Que s’est-il passé pour amener Martin Fayulu à se radicaliser ainsi ? On sait que réunie à Bruxelles, la “Conférence des Leaders” de Lamuka a levé, le samedi 27 avril 2019, l’option de transformer ce regroupement en plateforme politique positionnée, en plus, à l’opposition. Elle a même désigné à sa coordination, pour 3 mois, Moïse Katumbi, devenu de ce fait chef de file du «contre-pouvoir». Ce qui, par voie de conséquence, revient à reconnaître l’existence formelle du pouvoir légitime et légal représenté par la coalition Fcc-Cach.
Mais de retour à Kinshasa dimanche 28 avril 2019, Martin Fayulu – censé appartenir à Lamuka – continue de se considérer comme président de la République ! Et déclare au nom de ses pairs : «Nous sommes rentrés pour demander à Félix Tshisekedi de démissionner». Des résolutions de Lamuka, il ressort pourtant que trimestrielle, la présidence tournante sera assurée successivement par Moïse Katumba (du 27 avril au 27 juillet), Freddy Matungulu (du 27 juillet au 27 octobre) et J-P. Bemba (du 27 octobre 2019 au 27 janvier 2020), Adolphe Muzito (du 27 janvier au 27 avril 2020), Antipas Mbusa (du 27 avril 2020 au 27 octobre) et Martin Fayulu (du 27 octobre 2020 au 27 janvier 2021).
Venezuela, Soudan, Algérie, Burkina Faso…
Dès lors que Moïse Katumbi n’est pas homme à conduire une fronde anti-Fatshi pendant son mandat qui atteindra son terme fin juillet prochain, Martin Fayulu a pleinement conscience du fait qu’il aura du mal, lui, à mobiliser pendant cette période Lamuka contre Cach et, par effet d’entraînement, contre sa bête noire, le Fcc, deux plateformes dont la coalition est basée essentiellement sur le Législatif et l’Exécutif.
Concrètement et dans la réalité s’atteste l’existence de deux Lamuka. L’une se revendique de l’opposition, emmenée par Katumbi, l’autre s’institue en pouvoir parallèle. C’est la branche fayuliste. On notera qu’en moins d’une semaine (respectivement les 21 et 26 avril 2019), Martin Fayulu a vu ses “parrains” de l’Eglise catholique romaine de Kinshasa (Cardinal Monsengwo et Mgr Ambongo) se rapprocher considérablement du président Tshisekedi, et cela au moment où se consolide la coalition Fcc-Cach. C’est à croire que les carottes étant cuites, l’ex-candidat à la présidentielle, devenu un Léviathan, revient à ses premières amours : le soulèvement populaire.

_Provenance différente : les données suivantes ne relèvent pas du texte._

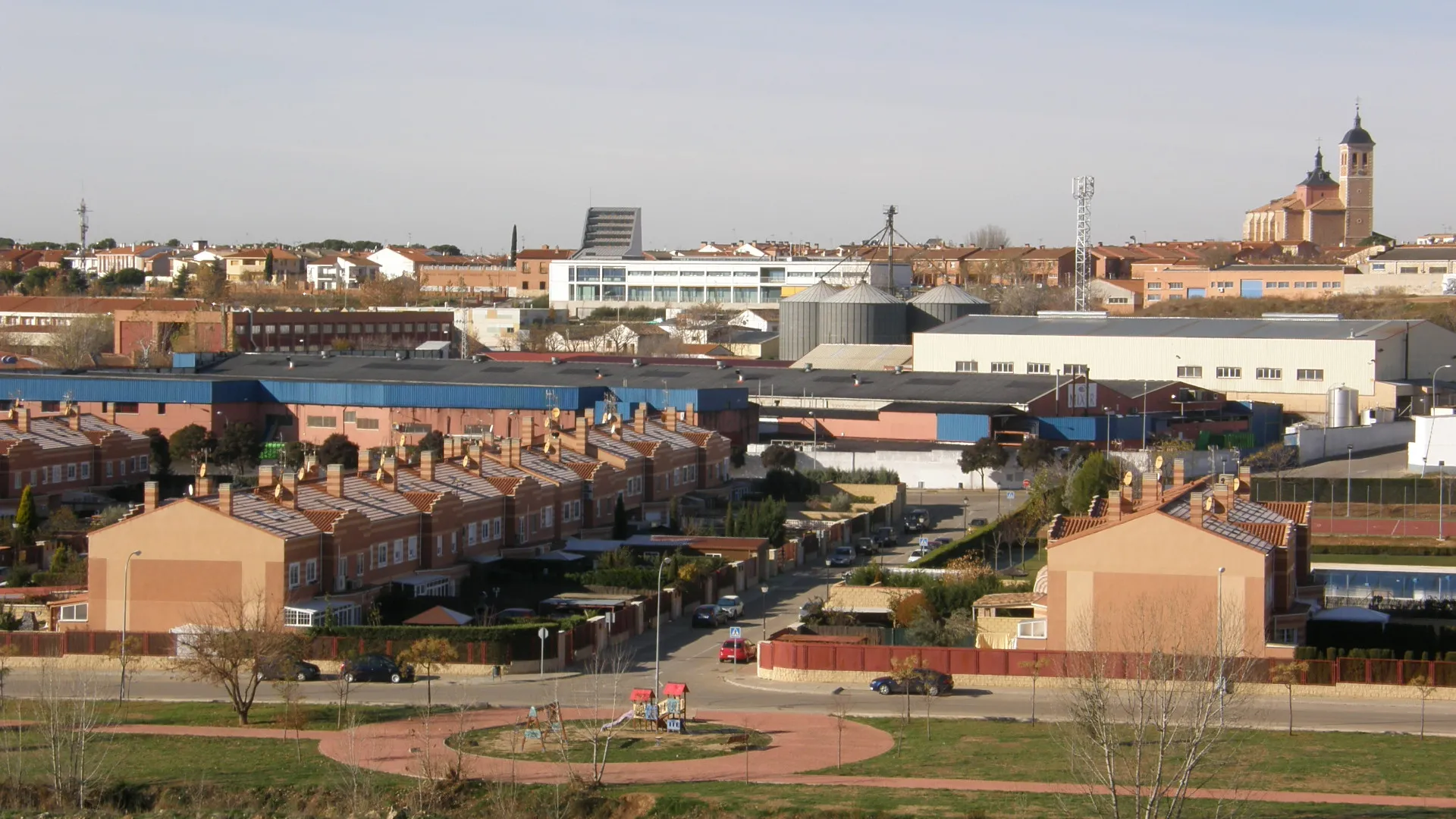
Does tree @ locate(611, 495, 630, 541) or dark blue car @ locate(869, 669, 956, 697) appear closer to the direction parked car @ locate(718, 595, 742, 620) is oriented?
the dark blue car

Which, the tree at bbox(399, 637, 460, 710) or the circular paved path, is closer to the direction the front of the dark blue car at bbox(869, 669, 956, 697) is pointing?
the tree

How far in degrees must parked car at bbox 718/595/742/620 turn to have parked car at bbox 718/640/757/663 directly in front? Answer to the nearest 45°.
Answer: approximately 45° to its left

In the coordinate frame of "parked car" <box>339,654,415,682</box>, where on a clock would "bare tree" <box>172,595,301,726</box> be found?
The bare tree is roughly at 5 o'clock from the parked car.

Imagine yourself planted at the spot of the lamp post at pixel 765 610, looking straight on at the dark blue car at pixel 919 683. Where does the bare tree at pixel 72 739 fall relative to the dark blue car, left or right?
right

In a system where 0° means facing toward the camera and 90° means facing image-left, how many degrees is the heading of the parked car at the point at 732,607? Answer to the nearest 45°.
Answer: approximately 45°

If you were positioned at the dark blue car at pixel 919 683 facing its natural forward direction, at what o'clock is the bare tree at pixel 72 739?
The bare tree is roughly at 11 o'clock from the dark blue car.

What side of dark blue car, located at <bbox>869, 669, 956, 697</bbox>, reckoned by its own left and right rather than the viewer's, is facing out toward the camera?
left

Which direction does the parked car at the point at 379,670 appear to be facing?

Le 2 mars, Martin Fayulu a évoqué la situation politique au Venezuela. Le 28 avril, il a préféré ne plus faire allusion à ce pays où l’opposant Guaido n’en mène pas si large que ça. Pour mettre en exergue les dernières évolutions politiques au Soudan et en Algérie à l’intention de ces sympathisants. «Vous êtes plus forts que les armes. Les amis soudanais et algériens n’ont pas eu recours aux armes. Maintenant, je suis de retour. Nous allons nous entendre pour dire à Félix Tshisekedi de démissionner. Il doit quitter. Qu’il arrête les bêtises», a-t-il martelé. Ce n’est pas nouveau de la part du candidat malheureux à la dernière élection présidentielle dans son pays, où certains se souviennent que de 2014 à 2018, Martin ne jurait que par un soulèvement populaire modèle burkinabé. Qui n’est jamais venu.
Moise Katumbi s’inscrira-t-il dans cette logique ? Rien n’est moins sûr. Il est d’ailleurs exclu de voir l’axe Washington-Bruxelles-New York cautionner de schéma de coup de force avec ses implications et sur le Congo et la sous-région. Aussi, les incohérences apparues les 27 et 28 avril 2019 alimentent-elles le doute sur la capacité de Lamuka de jouer le rôle qu’elle prétend se donner. Son leadership doit fixer l’opinion sur son aptitude à s’assumer en force de l’opposition politique, et en plus parlementaire, au risque de passer pour un groupe insurrectionnel.
Pour avoir librement renoncé à son mandat de député national au profit de sa suppléante, et en raison de son radicalisme qui l’empêche d’être le porte-parole de l’opposition, Martin Fayulu “trouble” en réalité Lamuka. Et la discrédite.